New Mexico’s health care crisis fits a familiar pattern

Imagine a system within the New Mexico economy that government manages poorly and that has failed. I know, hard to believe!

Everyone agrees (as do the data) that the system is a failure. What does the Legislature do? Do they address the problem head-on making needed changes? Heck no. In New Mexico, we don’t reform broken systems whether they be our K-12 system or our health care system. That would involve taking on powerful special interests whether those be the teacher unions or trial attorneys (both of which are powerful Democrat funders). Those groups might pull money from campaigns or support the opposition in a primary or even general election.
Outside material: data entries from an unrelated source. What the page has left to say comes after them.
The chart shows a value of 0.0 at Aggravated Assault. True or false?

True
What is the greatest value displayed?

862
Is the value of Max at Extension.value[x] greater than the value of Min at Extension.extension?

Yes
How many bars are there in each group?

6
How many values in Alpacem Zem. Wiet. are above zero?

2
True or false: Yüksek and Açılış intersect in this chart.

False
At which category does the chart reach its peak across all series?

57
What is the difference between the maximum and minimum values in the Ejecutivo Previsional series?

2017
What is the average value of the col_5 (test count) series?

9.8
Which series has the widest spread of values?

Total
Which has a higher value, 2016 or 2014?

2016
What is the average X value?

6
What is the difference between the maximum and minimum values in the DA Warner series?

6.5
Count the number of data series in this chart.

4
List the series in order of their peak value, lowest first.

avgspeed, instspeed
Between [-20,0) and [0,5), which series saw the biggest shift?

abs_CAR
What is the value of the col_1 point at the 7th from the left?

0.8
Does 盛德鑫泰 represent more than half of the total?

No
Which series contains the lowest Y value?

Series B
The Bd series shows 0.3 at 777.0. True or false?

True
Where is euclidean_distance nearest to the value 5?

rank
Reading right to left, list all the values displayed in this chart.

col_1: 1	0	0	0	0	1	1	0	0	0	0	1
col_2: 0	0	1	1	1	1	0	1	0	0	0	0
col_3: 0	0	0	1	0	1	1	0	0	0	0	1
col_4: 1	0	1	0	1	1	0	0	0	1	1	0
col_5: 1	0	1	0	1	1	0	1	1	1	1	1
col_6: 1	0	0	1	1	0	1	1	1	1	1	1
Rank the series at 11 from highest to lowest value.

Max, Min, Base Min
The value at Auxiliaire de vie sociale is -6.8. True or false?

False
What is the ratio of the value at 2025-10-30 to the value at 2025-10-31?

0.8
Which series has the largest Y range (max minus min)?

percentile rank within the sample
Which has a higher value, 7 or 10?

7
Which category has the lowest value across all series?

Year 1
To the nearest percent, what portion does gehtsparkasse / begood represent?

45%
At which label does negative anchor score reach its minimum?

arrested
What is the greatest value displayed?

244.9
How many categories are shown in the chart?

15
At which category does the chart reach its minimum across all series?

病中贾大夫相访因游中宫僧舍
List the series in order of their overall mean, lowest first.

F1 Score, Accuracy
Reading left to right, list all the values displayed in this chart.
So, what DOES happen? Left-wing Rep. Liz Thomson claims in the Albuquerque Journal that we just need to spend a few more dollars to bribe more doctors to our State. That’s also the view of left-wing gubernatorial candidate Deb Haaland. So, the answer is to simply keep the system in place without addressing medical malpractice, taxes, the State’s attractiveness to doctors, or anything else. Just pour more oil and gas money (an industry both Thomson and Haaland loathe) and hope for the best.

GOP Rep. John Block has actual solutions and calls out Thomson for defending the status quo in his own opinion piece.

And, of course, RGF has its own solutions which we offered back in 2023. Those include medical malpractice reform, gross receipts tax reform to end taxes on medical providers, Medicaid reform, and overcoming licensing barriers (the proposed compacts are a good solution), telemedicine, and even improving our crime situation and overall tax code to make New Mexico friendlier to high earners like doctors.

Our friends at Think New Mexico are calling for New Mexicans to contact their legislators and the Gov. asking them to put the compacts on the agenda for the upcoming special session.